According to the Department of Health, the Applicant/Recipient can decide which budgeting methodology is more favorable (an individual budget with the use of the pooled trust) or a spousal impoverishment budget without the use of the pooled trust.
Spousal impoverishment rules are to be applied to the couple’s resources. In 2015 the A/R may keep $14,850 in his own name. As for the CS, the minimum resource allowance is $74,820. However, it is unknown how the maximum would be calculated since it is one-half of the combined resources “as of the first day of institutionalization” up to a maximum (for 2015) of $119,220. Of course, in community-based care there is no first day of institutionalization. Other resource exemptions apply.

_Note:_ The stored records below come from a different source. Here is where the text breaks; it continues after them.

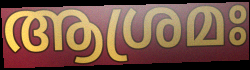
ആശ്രമഃ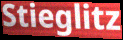
Stieglitz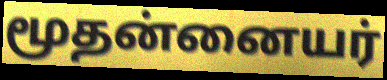
மூதன்னையர்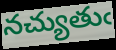
నచ్యుతుఁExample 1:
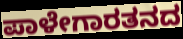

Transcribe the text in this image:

ಪಾಳೇಗಾರತನದ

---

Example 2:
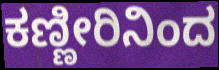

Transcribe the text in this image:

ಕಣ್ಣೀರಿನಿಂದ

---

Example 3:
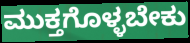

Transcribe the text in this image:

ಮುಕ್ತಗೊಳ್ಳಬೇಕು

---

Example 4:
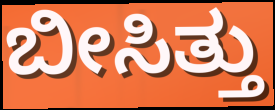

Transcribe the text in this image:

ಬೀಸಿತ್ತು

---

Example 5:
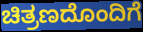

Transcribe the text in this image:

ಚಿತ್ರಣದೊಂದಿಗೆ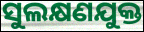
ସୁଲକ୍ଷଣଯୁକ୍ତ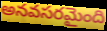
అనవసరమైంది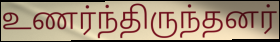
உணர்ந்திருந்தனர்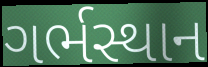
ગર્ભસ્થાન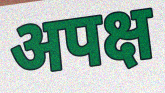
अपक्ष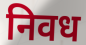
निवध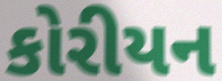
કોરીયન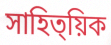
সাহিত্য়িকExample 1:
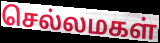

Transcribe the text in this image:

செல்லமகள்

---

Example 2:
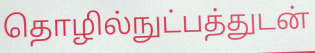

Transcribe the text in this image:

தொழில்நுட்பத்துடன்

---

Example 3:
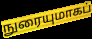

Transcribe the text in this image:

நுரையுமாகப்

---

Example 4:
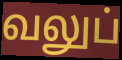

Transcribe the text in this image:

வலுப்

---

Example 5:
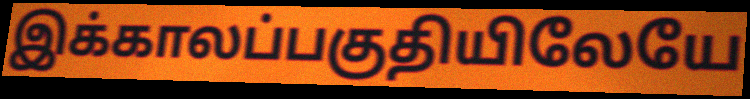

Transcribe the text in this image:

இக்காலப்பகுதியிலேயே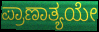
ಪ್ರಾಣಾತ್ಯಯೇ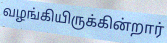
வழங்கியிருக்கின்றார்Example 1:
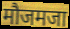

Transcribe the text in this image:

मौजमजा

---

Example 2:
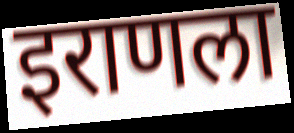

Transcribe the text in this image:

इराणला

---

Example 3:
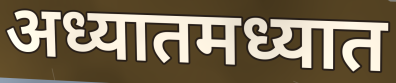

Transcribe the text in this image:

अध्यातमध्यात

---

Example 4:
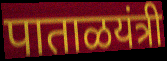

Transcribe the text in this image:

पाताळयंत्री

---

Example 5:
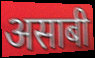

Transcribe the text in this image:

असाबी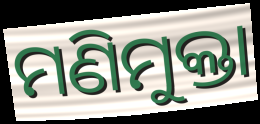
ମଣିମୁକ୍ତାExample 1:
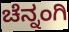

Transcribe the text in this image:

ಚೆನ್ನಂಗಿ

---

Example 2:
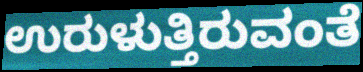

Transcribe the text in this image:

ಉರುಳುತ್ತಿರುವಂತೆ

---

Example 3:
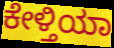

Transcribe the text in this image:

ಕೇಳ್ತಿಯಾ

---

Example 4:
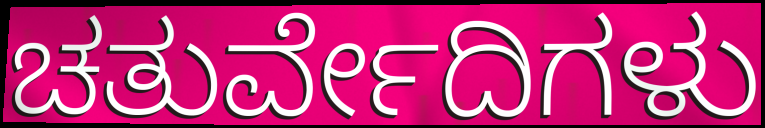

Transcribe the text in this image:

ಚತುರ್ವೇದಿಗಳು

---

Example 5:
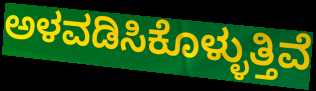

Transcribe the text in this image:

ಅಳವಡಿಸಿಕೊಳ್ಳುತ್ತಿವೆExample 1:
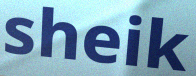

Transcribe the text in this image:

sheik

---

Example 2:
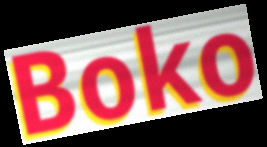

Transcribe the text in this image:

Boko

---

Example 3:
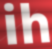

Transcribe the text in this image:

ih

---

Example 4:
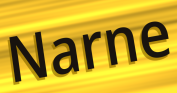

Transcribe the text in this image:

Narne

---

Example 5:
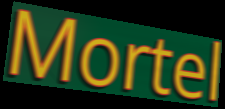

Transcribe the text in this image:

Mortel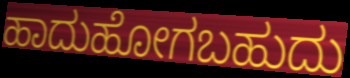
ಹಾದುಹೋಗಬಹುದು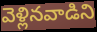
వెళ్లినవాడిని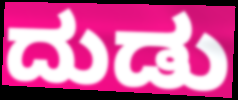
ದುಡು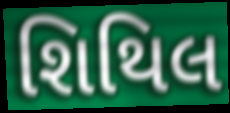
શિથિલ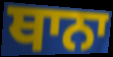
ਥਾਨਾ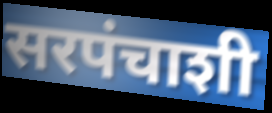
सरपंचाशीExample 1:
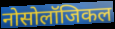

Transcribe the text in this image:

नोसोलॉजिकल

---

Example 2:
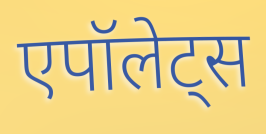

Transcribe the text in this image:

एपॉलेट्स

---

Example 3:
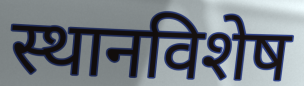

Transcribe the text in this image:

स्थानविशेष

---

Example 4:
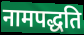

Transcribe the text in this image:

नामपद्धति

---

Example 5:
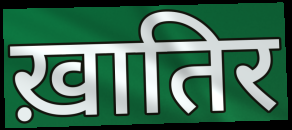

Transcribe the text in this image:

ख़ातिरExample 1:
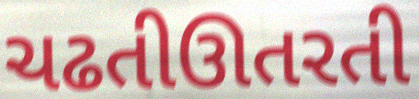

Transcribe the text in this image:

ચઢતીઊતરતી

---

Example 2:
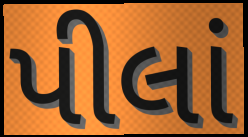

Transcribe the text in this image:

પીલાં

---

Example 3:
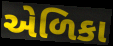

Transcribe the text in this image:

એળિકા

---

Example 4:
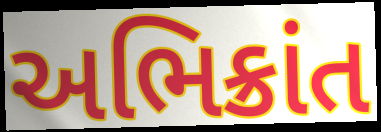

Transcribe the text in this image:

અભિક્રાંત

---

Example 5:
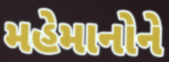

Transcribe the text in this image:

મહેમાનોનેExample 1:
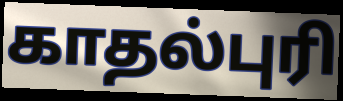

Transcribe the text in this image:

காதல்புரி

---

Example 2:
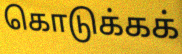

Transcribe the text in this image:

கொடுக்கக்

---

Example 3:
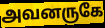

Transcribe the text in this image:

அவனருகே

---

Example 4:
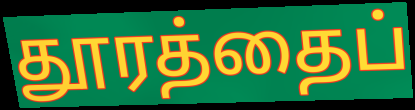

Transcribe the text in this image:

தூரத்தைப்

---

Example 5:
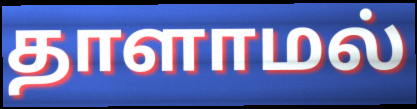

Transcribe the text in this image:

தாளாமல்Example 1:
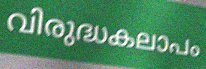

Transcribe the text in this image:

വിരുദ്ധകലാപം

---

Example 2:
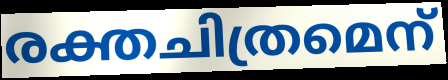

The rules are complex and there are advantages and disadvantages. Generally, according to the GIS, if the sum of the recipient’s Personal Needs Allowance ($825 in 2015), Community Spouse Monthly Income Allowance (Difference between MMMNA and the Community Spouse’s net income) and a Family Member Allowance, if applicable, is less than or equal to the sum of the Medicaid income level for a household of one and the $20 unearned income disregard, spousal impoverishment budgeting with post-eligibility rules is not more advantageous. In cases where the spousal impoverishment budgeting will eliminate a spenddown and eliminate the use of a pooled trust, it may be more advantageous.